Lorsque l'on se trouvait, on se disait : "On fera l'appel
là-bas, et il faudra qu'il manque personne !". Là-bas,
en parlant de Tan Maï...
Deux mots sur ce Tan Maï (2) : c'est un grand
village où s'était réfugié, il y plus
d'un an, un grand nombre de pirates et pavillons noirs. C'est eux
qui, pendant les quelques mois qu'on est resté à Bac
Hat, nous ont si souvent occasionné des reconnaissances. C'est
eux qui saccageaient tout le pays. Enfin, c'est là que le 1er
Zouaves avait laissé tant d'hommes et s'en était
retourné vaincu.
Aussi, pour ce Tan Maï, on le croyait, sinon pas imprenable,
mais très difficile à prendre. On avait pris les plus
grandes précautions. On avait formé des colonnes de
tous les côtés, de manière à pouvoir les
cerner. La colonne Mourland était partie d'Hong Hoa, la
colonne Munier était partie de Bac Hat en suivant le Fleuve
Rouge, la colonne Jamaïs était également partie de
Bac Hat en suivant la Rivière Claire. De tous les
côtés, il y avait des troupes.
Le 23 octobre, on arrivait donc sur les
mamelons qui dominent Tan Maï. Deux forts où
étaient plantés des pavillons se trouvaient devant
nous. On fait avancer une compagnie, et on fait faire des feux de
section. Plusieurs sont blessés ; on fait faire demi-tour pour
se cacher un peu et attendre l'artillerie. Il était vers deux
heures de l'après-midi, l'artillerie n'arrivait pas…
Tout d'un coup, on entend : "Boum !" Il y en a
qui disent : "Tiens, une mine !". On disait que tous les environs
étaient minés. Ce bruit se répète encore,
si bien qu'on apprend que c'était la colonne Munier qui
bombardait avec des pièces de 95. Après avoir attendu
assez longtemps, notre artillerie arrivait, mais il était
tard. On a tiré quelques coups de canon sur les forts, et
l'ordre a été donné d'attendre au
lendemain.
Le lendemain matin, on ne voyait plus tous ces
pavillons qui la veille étaient plantés sur les forts.
On s'aperçut qu'ils étaient évacués.
--- --- ---
Objectif 1: Dans le récit sur Tan Maï, quelle colonne bombardait avec des pièces de 95 ?
Objectif 2: Recopiez mot pour mot le récit sur Tan Maï, depuis « Lorsque l'on se » jusqu'à « retourné vaincu. ».
Objectif 3: Poursuivez le récit sur la prise de Tan Maï à partir de l'endroit où il s'arrête.
Le matériel qui suit ne joue aucun rôle ici.

Extraits de données:
--- --- ---
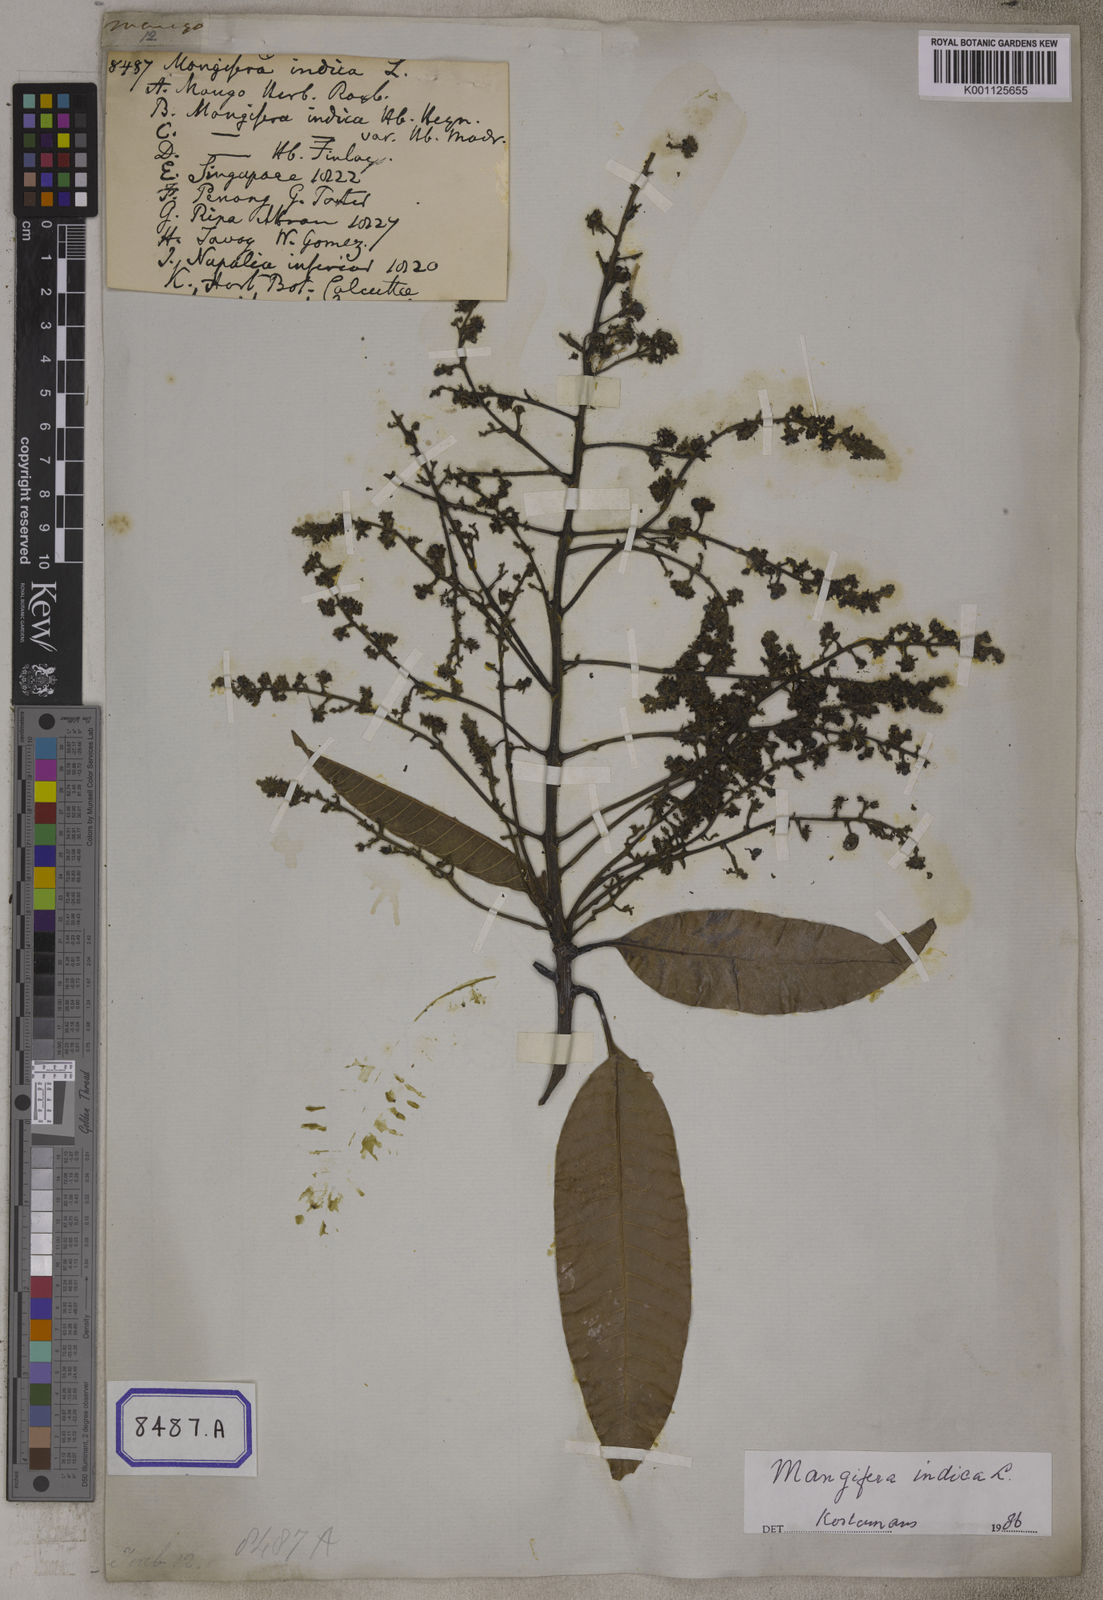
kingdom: Plantae
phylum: Tracheophyta
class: Magnoliopsida
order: Sapindales
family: Anacardiaceae
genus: Mangifera
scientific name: Mangifera indica
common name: Mango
--- --- ---
Résultat attendu 1: La colonne Munier.

Résultat attendu 2:
Lorsque l'on se trouvait, on se disait : "On fera l'appel
là-bas, et il faudra qu'il manque personne !". Là-bas,
en parlant de Tan Maï...
Deux mots sur ce Tan Maï (2) : c'est un grand
village où s'était réfugié, il y plus
d'un an, un grand nombre de pirates et pavillons noirs. C'est eux
qui, pendant les quelques mois qu'on est resté à Bac
Hat, nous ont si souvent occasionné des reconnaissances. C'est
eux qui saccageaient tout le pays. Enfin, c'est là que le 1er
Zouaves avait laissé tant d'hommes et s'en était
retourné vaincu.

Résultat attendu 3:
Mais, malgré ça, on prend les plus grandes
précautions. On fait passer notre compagnie dans un bas-fond
dans des rizières, dans l'eau jusqu'à la ceinture.
On avançait toujours, on ne voyait rien,
tout était déployé. Une compagnie se dirigeait
sur un fort, l'autre sur l'autre : ça marchait. Nous autres
étant sortis des rizières, on rentre dans un bois qu'il
y avait là, puis on trouve un espèce de route
(3).
Là, on trouve le général
qui nous dit : "Suivez cette route, c'est la route de Tan Maï."
Il y avait pas bien loin. On arrive : tout était
barricadé, mais on avait des haches, et barricades et bambous
ont bientôt été enlevés. En rentrant, on
trouve un troupeau de bœufs. Bon, on marche, on marche. Enfin, on
arrive sur une place où il y avait deux grandes pagodes.
Là, on nous fait arrêter et on
envoie des hommes voir plus loin si il y avait rien. Mais la colonne
Mourland tirait toujours : ils ne savaient encore pas qu'on
était rentrés. On s'empresse de mettre le drapeau sur
la pagode, et après ça on craignait plus rien.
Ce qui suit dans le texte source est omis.